LAST SUMMER, AS I was reading Jameson's Allegory and Ideology, I was also working my way through Sianne Ngai's Our Aesthetic Categories: Zany, Cute, Interesting. An excellent book, and I will be getting to it in a day or two, but I thought I would devote a separate post to the notice she gives to that fascinating figure Wyndham Lewis.
Fascinating to me, anyway, but also problematic, as can be seen from the promptness with which most discussions of Lewis that are not by Lewis specialists gravitate towards the ways he can be seen as anti-semitic, or racist, or misogynistic, or fascist, or homophobic...as I said, he's problematic.

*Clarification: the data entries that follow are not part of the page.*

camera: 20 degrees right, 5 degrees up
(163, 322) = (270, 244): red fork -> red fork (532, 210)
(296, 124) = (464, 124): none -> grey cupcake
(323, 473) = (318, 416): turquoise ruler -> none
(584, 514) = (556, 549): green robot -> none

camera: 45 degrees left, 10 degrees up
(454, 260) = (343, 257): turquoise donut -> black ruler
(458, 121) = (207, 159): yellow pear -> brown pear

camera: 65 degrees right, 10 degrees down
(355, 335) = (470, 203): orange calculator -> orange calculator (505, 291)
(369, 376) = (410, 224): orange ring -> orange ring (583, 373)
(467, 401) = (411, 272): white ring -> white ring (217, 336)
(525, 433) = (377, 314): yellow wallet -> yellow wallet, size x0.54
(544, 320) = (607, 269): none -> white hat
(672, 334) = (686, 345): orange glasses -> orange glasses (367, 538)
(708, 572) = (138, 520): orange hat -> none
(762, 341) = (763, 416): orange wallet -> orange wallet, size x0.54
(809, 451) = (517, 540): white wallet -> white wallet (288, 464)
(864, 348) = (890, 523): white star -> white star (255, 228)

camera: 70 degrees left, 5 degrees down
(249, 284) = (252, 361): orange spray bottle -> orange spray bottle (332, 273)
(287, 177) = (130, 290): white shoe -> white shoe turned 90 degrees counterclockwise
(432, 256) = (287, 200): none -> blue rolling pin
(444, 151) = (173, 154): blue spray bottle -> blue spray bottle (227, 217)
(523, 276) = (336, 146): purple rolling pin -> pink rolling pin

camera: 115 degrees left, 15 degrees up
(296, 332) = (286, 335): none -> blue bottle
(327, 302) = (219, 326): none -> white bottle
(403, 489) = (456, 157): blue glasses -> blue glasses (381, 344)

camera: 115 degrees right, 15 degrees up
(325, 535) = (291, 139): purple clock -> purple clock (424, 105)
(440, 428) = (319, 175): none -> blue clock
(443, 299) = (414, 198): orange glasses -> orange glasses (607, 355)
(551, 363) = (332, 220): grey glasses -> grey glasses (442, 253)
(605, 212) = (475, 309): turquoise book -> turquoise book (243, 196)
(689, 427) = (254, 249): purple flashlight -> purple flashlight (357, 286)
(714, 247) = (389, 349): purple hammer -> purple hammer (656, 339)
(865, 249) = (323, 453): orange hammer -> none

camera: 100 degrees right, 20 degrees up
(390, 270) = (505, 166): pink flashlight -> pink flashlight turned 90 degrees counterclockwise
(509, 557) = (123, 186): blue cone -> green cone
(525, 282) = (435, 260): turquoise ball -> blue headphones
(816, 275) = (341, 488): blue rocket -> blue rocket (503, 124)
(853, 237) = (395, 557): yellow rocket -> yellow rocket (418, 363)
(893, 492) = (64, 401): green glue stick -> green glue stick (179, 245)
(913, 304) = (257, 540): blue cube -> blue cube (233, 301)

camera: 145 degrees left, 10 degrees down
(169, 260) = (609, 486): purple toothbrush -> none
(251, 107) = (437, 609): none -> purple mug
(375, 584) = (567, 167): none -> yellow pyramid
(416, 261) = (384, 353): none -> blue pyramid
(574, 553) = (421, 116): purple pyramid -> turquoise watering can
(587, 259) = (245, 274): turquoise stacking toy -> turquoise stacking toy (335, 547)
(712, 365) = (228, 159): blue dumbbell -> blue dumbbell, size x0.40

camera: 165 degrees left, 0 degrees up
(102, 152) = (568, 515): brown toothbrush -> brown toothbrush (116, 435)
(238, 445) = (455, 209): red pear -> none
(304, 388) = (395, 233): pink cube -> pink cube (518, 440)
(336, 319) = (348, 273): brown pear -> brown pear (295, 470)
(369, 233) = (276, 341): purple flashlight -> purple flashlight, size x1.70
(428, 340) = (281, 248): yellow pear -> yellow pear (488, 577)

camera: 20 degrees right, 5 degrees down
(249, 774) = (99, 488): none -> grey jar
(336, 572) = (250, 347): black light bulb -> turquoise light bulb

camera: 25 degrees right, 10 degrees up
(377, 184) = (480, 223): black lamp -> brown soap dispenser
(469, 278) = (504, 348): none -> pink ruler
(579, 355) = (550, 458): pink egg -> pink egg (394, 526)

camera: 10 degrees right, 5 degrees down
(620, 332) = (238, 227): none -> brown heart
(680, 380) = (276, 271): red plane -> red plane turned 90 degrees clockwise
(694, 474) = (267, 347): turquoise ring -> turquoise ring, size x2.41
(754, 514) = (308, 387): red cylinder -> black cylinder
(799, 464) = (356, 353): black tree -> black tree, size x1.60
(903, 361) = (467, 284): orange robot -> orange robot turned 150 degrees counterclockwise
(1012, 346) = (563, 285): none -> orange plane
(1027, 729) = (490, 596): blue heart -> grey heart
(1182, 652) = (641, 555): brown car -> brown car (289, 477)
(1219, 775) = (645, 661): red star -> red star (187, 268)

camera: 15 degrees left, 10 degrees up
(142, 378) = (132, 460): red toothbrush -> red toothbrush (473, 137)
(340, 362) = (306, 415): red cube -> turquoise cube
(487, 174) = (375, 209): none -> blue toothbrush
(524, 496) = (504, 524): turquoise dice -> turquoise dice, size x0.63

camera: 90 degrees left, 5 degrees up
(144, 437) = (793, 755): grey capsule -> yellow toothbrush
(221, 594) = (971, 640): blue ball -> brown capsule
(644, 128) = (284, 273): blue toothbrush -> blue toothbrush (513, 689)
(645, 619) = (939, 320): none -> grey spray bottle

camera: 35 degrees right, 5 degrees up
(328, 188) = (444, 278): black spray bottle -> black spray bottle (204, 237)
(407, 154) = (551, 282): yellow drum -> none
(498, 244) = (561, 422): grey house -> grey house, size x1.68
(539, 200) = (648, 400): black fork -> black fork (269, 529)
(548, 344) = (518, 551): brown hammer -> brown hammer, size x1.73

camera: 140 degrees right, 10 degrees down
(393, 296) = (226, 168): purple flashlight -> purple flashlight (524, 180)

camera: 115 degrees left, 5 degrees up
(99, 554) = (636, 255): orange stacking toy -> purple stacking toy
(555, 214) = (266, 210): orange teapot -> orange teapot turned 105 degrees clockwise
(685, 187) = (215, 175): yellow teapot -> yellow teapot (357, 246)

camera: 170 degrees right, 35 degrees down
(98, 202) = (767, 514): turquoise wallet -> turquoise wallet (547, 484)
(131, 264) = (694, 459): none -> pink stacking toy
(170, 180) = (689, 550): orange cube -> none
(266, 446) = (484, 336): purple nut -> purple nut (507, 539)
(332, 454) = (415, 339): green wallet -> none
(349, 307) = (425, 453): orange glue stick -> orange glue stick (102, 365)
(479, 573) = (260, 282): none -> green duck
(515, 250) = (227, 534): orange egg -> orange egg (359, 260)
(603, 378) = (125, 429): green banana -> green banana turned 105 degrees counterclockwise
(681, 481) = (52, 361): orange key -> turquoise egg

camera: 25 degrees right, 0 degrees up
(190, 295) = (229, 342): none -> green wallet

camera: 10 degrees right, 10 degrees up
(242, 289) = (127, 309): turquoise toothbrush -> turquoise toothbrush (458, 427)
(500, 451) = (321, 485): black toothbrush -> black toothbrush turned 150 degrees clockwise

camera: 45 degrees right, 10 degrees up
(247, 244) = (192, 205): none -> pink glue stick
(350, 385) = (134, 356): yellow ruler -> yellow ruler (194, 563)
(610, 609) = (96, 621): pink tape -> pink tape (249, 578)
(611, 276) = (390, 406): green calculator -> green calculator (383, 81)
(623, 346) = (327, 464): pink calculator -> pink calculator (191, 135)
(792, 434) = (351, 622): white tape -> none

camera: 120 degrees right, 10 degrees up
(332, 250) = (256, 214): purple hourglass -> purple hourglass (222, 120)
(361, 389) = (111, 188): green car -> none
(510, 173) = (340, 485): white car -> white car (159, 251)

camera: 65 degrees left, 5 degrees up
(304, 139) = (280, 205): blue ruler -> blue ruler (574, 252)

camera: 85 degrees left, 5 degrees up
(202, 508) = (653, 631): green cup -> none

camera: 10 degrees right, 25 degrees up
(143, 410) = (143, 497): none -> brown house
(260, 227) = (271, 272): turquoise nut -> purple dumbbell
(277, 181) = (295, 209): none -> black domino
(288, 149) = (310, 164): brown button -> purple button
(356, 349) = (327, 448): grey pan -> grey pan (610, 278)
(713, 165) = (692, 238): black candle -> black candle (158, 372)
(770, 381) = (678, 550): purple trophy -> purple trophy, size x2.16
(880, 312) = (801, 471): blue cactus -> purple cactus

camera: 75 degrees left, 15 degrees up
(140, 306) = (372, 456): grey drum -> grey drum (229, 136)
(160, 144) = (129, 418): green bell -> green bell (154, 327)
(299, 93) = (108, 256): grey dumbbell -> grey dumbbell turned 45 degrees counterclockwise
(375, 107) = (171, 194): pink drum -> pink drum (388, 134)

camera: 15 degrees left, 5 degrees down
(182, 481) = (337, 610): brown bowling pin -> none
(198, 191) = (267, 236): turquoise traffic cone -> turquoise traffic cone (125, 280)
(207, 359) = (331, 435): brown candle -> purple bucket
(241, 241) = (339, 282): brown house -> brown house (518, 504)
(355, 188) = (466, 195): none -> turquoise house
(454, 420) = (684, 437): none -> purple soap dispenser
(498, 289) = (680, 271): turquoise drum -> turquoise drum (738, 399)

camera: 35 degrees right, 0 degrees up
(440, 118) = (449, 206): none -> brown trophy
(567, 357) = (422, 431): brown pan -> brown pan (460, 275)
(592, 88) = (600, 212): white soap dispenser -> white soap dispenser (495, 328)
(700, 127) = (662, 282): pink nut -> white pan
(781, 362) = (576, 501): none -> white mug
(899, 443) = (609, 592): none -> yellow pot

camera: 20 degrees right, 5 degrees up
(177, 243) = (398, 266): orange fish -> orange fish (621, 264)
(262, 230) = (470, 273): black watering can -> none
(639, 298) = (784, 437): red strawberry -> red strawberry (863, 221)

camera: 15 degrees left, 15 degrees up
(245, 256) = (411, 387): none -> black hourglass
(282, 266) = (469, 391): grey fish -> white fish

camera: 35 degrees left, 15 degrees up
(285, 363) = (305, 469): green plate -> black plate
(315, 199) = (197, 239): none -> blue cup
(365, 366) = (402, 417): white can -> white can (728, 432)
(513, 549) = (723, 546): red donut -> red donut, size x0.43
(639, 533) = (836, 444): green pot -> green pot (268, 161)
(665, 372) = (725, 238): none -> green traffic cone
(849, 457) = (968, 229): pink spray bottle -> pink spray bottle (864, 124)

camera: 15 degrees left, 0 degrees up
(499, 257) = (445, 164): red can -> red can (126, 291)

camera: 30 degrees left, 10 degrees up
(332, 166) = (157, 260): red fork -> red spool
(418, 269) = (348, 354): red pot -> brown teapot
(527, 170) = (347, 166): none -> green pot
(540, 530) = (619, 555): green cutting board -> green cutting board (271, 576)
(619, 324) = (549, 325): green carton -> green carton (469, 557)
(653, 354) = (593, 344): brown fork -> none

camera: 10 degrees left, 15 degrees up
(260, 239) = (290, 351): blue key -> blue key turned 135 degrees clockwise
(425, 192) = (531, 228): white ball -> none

Ngai simply draws on Lewis's fascinating (but, yes, problematic) The Art of Being Ruled in talking about the relationship of avant-garde writing to her category "cute" (via Lewis's "savage indictment of cuteness" in his discussion of Gertrude Stein and the "child-cult") and in talking about Nietzsche's relationship to her category "zany."
That Ngai brought in Lewis simply to provide an interesting sidelight on her topics, not in order to show his wrong-headedness, was refreshing.
By the way, the book's indexer left out one of Ngai's more detailed discussions of Lewis, which can be found on pp. 302-04, note 61.